Trascrivi per intero e senza alcuna modifica il brano sulle Flanders Red Ale riportato più sotto.

**Brano da leggere**
+ + + + + + +

In genere non scrivo un post con la ricetta di una mia birra prima di averla prodotta, imbottigliata e assaggiata. In questo caso farò un’eccezione, visto che il processo produttivo di questa Flanders Red Ale richiederà ancora diversi mesi per arrivare a termine (potrebbe anche fallire miseramente, tra l’altro). Colgo l’occasione per raccontare questo particolare e antico stile birrario di cui non si trovano moltissimi esempi in commercio.

Devo dire che il mio rapporto con le Flanders Red Ale non è stato sempre idilliaco. Forse proprio perché di esempi non se ne trovano molti, e quelli più abbordabili sono spesso versioni commerciali edulcorate dello stile, a volte pastorizzate e rese più “accessibili” grazie agli zuccheri aggiunti.

Fortunatamente, spendendo qualcosa in più e cercando meglio, se ne trovano anche esempi genuini, più intensi ma anche più interessanti. Proviamo a capire quali sono le caratteristiche produttive e organolettiche delle Flanders Red Ale e cosa le differenzia dalle sorelle Oud Bruin.

 

Immagine da: flandersinvestmentandtrade.com

 

LO STILE

Le Flanders Red, chiamate anche Flemish Red, hanno origine nelle Fiandre, in Belgio. Questa zona geografica si estende da Est a Ovest nella parte Nord del Belgio (nel Sud del Belgio c’è la Vallonia, dove si parla soprattutto francese). Il termine Flemish significa fiammingo, e indica sia gli abitanti delle Fiandre, sia la lingua che viene parlata nella regione. In realtà, nelle Fiandre dell’Ovest, al confine con la Francia, capita che si parli francese oltre al fiammingo. Per rendere le cose ancor più complicate, le Fiandre nella parte Ovest del Belgio sono a loro volta divise tra Orientali e Occidentali (come si vede dalla cartina sopra), ma in realtà la regione delle Fiandre si estende in tutto il Nord del Belgio, dalla Francia alla Germania.

+ + + + + + +

**Righe riportate**
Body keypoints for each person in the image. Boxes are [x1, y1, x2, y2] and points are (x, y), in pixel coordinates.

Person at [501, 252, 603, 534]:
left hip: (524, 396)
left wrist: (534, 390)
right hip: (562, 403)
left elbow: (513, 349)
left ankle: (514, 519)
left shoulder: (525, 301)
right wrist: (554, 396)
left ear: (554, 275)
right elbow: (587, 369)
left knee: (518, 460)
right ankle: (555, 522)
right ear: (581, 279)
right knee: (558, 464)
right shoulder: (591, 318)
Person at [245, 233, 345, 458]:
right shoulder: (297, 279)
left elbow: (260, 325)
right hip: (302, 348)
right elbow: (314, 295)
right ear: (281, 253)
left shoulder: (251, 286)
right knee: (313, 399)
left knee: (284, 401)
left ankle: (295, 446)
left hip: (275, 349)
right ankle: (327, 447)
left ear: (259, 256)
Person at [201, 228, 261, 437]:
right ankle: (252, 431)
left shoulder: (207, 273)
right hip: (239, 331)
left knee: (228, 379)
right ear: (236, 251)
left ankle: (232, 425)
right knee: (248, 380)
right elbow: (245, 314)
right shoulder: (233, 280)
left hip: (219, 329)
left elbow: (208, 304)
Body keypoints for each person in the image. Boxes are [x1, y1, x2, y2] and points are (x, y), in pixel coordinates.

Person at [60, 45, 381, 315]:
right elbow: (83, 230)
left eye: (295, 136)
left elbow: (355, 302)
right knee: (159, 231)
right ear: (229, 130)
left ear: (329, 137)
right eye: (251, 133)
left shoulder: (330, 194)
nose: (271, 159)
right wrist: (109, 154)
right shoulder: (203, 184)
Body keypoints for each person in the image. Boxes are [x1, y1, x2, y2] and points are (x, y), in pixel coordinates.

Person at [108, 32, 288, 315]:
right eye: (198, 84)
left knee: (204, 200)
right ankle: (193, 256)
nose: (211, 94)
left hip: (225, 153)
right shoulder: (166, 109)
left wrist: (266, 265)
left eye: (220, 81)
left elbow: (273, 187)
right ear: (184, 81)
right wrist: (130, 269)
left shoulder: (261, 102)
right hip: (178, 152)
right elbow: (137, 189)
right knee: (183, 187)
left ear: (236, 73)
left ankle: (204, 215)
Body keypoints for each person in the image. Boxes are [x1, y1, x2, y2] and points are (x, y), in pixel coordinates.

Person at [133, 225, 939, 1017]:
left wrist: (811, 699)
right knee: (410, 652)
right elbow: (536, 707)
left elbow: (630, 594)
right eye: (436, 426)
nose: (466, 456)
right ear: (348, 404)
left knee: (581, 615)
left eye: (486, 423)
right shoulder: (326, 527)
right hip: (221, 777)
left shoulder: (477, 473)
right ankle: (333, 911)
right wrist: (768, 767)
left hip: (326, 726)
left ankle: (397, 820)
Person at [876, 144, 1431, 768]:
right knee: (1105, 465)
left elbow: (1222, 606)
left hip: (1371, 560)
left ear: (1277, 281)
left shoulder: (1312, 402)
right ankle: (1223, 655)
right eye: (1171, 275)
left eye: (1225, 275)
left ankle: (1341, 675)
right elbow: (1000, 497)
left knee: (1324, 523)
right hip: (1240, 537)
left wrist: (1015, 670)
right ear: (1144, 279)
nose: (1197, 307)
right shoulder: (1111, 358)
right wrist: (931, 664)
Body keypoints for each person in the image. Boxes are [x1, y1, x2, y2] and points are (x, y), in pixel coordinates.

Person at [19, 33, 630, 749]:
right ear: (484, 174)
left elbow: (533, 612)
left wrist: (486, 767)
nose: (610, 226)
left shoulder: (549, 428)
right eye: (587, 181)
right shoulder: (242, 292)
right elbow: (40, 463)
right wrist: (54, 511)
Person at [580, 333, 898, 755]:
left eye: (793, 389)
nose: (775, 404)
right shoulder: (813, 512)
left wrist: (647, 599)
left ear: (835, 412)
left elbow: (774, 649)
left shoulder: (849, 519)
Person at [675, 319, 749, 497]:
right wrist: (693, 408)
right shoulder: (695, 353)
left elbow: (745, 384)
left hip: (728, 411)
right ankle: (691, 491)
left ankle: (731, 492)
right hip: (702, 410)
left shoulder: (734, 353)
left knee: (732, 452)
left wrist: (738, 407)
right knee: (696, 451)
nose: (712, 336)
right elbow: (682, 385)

+ + + + + + +

**Risposta**
In genere non scrivo un post con la ricetta di una mia birra prima di averla prodotta, imbottigliata e assaggiata. In questo caso farò un’eccezione, visto che il processo produttivo di questa Flanders Red Ale richiederà ancora diversi mesi per arrivare a termine (potrebbe anche fallire miseramente, tra l’altro). Colgo l’occasione per raccontare questo particolare e antico stile birrario di cui non si trovano moltissimi esempi in commercio.

Devo dire che il mio rapporto con le Flanders Red Ale non è stato sempre idilliaco. Forse proprio perché di esempi non se ne trovano molti, e quelli più abbordabili sono spesso versioni commerciali edulcorate dello stile, a volte pastorizzate e rese più “accessibili” grazie agli zuccheri aggiunti.

Fortunatamente, spendendo qualcosa in più e cercando meglio, se ne trovano anche esempi genuini, più intensi ma anche più interessanti. Proviamo a capire quali sono le caratteristiche produttive e organolettiche delle Flanders Red Ale e cosa le differenzia dalle sorelle Oud Bruin.

 

Immagine da: flandersinvestmentandtrade.com

 

LO STILE

Le Flanders Red, chiamate anche Flemish Red, hanno origine nelle Fiandre, in Belgio. Questa zona geografica si estende da Est a Ovest nella parte Nord del Belgio (nel Sud del Belgio c’è la Vallonia, dove si parla soprattutto francese). Il termine Flemish significa fiammingo, e indica sia gli abitanti delle Fiandre, sia la lingua che viene parlata nella regione. In realtà, nelle Fiandre dell’Ovest, al confine con la Francia, capita che si parli francese oltre al fiammingo. Per rendere le cose ancor più complicate, le Fiandre nella parte Ovest del Belgio sono a loro volta divise tra Orientali e Occidentali (come si vede dalla cartina sopra), ma in realtà la regione delle Fiandre si estende in tutto il Nord del Belgio, dalla Francia alla Germania.